§ Task list:
1. In the Pokrovsk station account, why does the writer believe the families on the platform may be sharing their last moments together? Answer in one to three sentences.
2. Decide whether each statement agrees with the Pokrovsk station account. For each, answer yes or no and quote the words that settle it.
(a) In better days, the train would have taken people to the Black Sea or the Carpathian Mountains.
(b) The billboards near the station showed departure times.
(c) The Russian army is moving east.
3. Pick up the Pokrovsk station account after its last sentence and keep writing.

The late August heat appeared to mock the people crowded onto Platform One of Pokrovsk’s sprawling railway station. In better days, the waiting train would have hauled them to summer Dachas on the Black Sea or the cooling heights of the Carpathian Mountains in Ukraine's southwest.
Instead, as I watch grim-faced fathers desperately pulling uncomprehending toddlers tight to their chests for a departing cuddle, I realise for many of these families, these are the final moments together they will ever share.
The Russian army, now only six kilometres away, continues its relentless march west in Ukraine’s Donbas region and their city, Pokrovsk, lies directly in its path. Other cities once in this situation, Bakhmut, Avvdika, and Mariupol, are now little more than ghostly shells. The people here understand the fate awaiting their lives.
Arriving at the station, George Llewelyn and I passed large billboards, blank, except for a single word in bold red that reads "EVACUATE." The same word is printed on sheets of A4 paper and stuck to each carriage window.

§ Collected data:
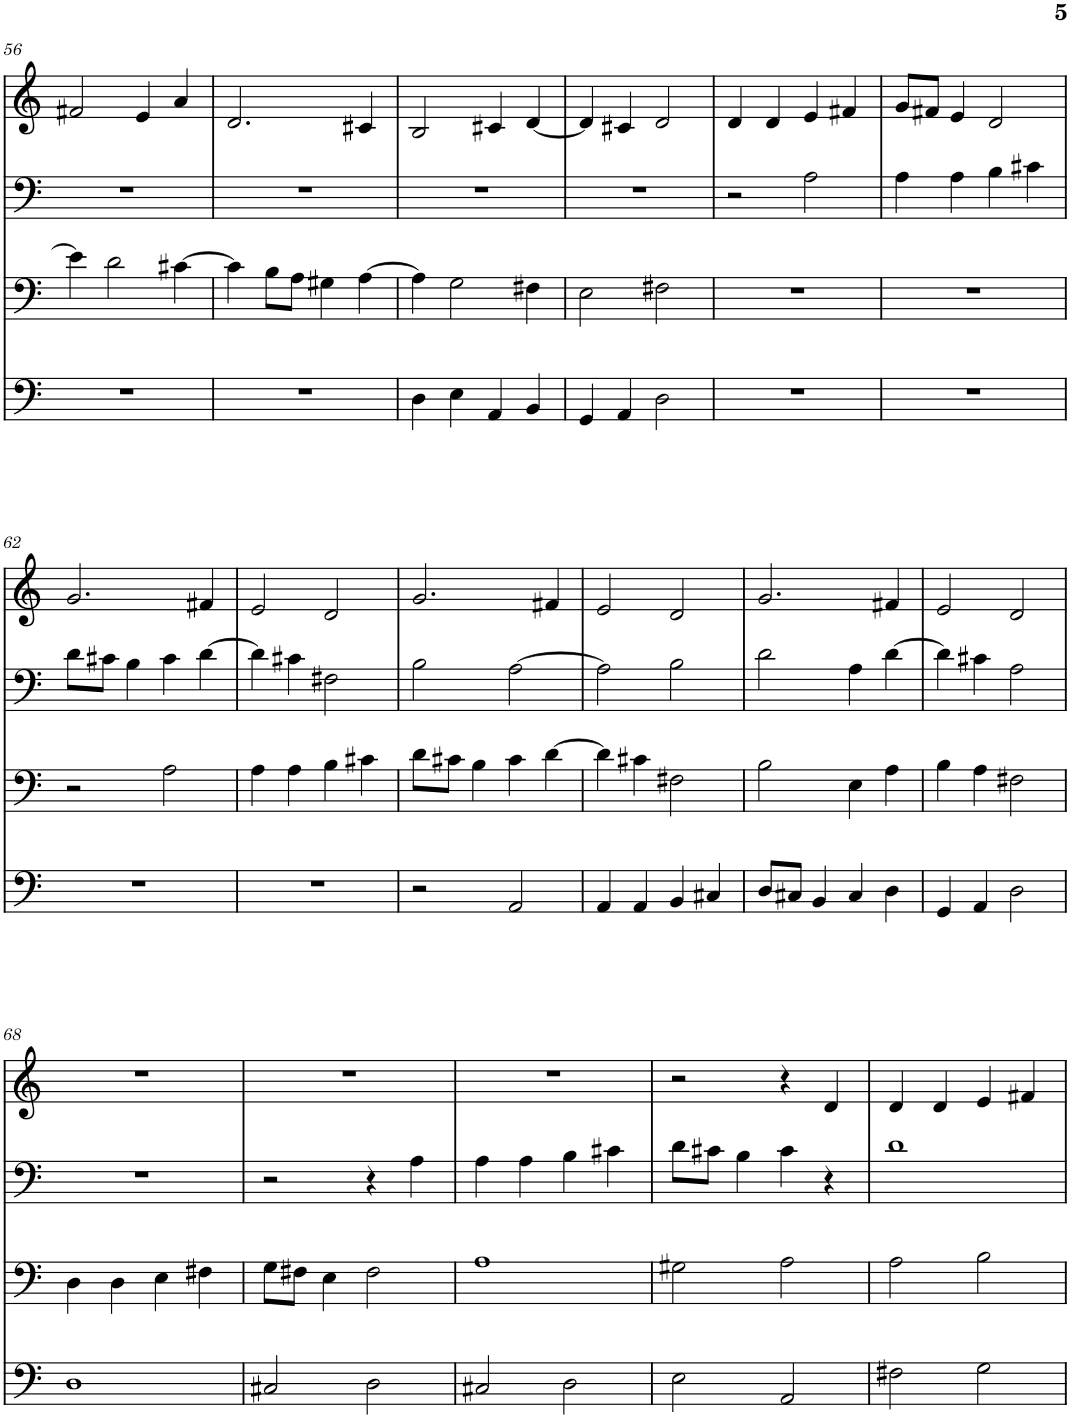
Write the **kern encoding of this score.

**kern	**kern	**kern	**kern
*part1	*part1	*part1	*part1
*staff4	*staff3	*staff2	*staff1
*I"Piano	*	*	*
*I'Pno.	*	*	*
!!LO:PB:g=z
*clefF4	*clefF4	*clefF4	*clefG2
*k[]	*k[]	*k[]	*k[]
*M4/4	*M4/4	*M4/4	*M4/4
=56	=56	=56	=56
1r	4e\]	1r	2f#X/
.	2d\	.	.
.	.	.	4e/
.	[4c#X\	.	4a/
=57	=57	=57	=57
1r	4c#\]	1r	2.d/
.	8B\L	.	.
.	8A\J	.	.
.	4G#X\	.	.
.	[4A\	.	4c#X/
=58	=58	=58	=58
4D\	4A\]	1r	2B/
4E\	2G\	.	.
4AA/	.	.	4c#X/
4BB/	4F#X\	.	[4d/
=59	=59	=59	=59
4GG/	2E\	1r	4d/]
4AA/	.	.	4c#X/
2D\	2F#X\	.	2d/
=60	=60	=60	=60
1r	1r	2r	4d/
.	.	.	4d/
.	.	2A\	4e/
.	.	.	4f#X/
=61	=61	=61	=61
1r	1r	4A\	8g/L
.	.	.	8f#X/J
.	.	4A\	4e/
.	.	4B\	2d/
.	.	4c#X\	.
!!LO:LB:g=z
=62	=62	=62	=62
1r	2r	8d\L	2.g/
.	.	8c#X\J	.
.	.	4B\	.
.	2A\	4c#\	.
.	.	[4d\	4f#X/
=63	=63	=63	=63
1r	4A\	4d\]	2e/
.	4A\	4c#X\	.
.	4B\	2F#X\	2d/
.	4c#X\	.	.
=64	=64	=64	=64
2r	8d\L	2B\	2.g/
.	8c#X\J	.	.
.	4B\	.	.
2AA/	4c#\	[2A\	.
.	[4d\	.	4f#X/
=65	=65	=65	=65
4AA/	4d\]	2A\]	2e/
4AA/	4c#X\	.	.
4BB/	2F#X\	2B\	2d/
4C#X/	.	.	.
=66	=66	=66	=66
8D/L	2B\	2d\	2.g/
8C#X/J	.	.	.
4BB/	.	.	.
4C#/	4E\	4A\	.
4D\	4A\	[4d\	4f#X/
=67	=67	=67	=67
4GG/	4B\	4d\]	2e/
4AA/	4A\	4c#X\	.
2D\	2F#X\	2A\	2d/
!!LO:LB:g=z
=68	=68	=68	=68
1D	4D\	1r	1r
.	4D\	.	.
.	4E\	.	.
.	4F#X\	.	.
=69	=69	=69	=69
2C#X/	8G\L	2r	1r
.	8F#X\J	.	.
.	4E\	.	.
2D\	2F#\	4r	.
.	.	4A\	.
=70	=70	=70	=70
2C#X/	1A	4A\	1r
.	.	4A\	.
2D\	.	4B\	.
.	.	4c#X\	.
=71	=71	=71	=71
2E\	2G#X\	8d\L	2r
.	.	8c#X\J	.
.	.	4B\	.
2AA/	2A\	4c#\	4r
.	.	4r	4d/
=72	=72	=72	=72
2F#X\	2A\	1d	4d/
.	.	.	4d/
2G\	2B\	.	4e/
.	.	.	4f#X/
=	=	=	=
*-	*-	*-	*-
--
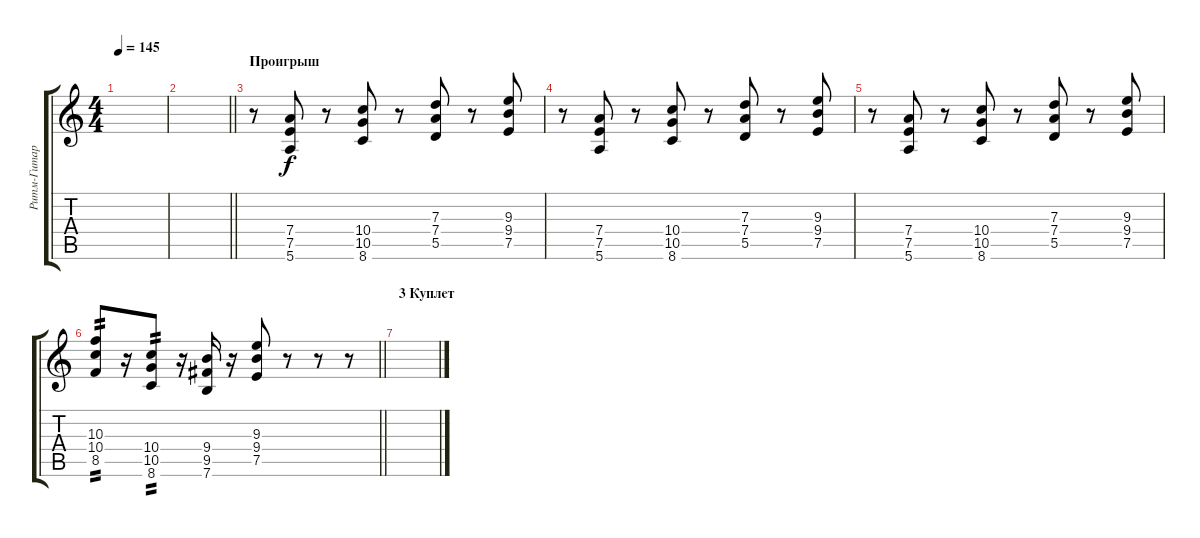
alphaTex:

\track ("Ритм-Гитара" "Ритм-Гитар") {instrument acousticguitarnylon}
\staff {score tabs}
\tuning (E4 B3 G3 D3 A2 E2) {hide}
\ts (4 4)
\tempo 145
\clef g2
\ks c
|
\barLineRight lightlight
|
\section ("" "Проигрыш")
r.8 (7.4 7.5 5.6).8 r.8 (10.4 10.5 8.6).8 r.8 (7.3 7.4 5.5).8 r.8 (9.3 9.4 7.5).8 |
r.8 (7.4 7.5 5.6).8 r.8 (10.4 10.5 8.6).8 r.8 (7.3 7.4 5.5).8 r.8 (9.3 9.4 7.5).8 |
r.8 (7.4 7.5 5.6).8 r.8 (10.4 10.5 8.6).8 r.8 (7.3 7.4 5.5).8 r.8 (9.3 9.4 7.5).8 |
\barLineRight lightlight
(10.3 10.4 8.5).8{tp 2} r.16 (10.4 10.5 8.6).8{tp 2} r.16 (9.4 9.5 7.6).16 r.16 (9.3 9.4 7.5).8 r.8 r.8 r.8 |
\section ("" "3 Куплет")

§ Exercise responses:
1. The Russian army is only six kilometers away and keeps advancing west, with Pokrovsk directly in its path. Other cities that were once in the same situation are now little more than ghostly shells, and the people understand what fate awaits them.

2.
(a) Yes: "In better days, the waiting train would have hauled them to summer Dachas on the Black Sea or the cooling heights of the Carpathian Mountains in Ukraine's southwest."
(b) No: "blank, except for a single word in bold red that reads "EVACUATE.""
(c) No: "continues its relentless march west in Ukraine’s Donbas region"

3.
In the first flushes of young love, teenagers hold each other silently, waiting for the final whistle that will tear them apart, often forever. The young man will fulfil his duty by taking up arms and protecting his city, their home. The young lady will join the millions of other fathers, mothers, wives, and sweethearts in the agonising wait for news from the front.
Artillery shells explode in the near distance, and for a moment, people freeze. Memories of the Russians attacking an evacuation train in Kramatorsk in the early days of the war remain fresh.
Sixty-three souls, including nine children, were killed that day. One hundred fifty-one others were wounded.
As departure time draws closer, the families gather in tighter groups. They hug, touch and caress as if committing the moment to a precious box of memories that they may have to carry through the rest of their lives.
The struggle to maintain a sense of dignity is writ large on their faces, but on the order to board the train for departure, the facade crumbles and the raw emotion of final separation is on full display.
Children cry out for their fathers as distraught mothers struggle to get their kids onto the train. Tiny hands poke through the open slats of the windows. Kisses press against the indifferent glass, and a thousand hearts break as the train wheels imperceptibly rotate. They begin their journey down the well-worn tracks to the mournful tones of a train whistle.
The fundamentals for survival in Pokrovsk are slowly disappearing. Once taken for granted, water is now available to many, only in daily deliveries from aid organisations.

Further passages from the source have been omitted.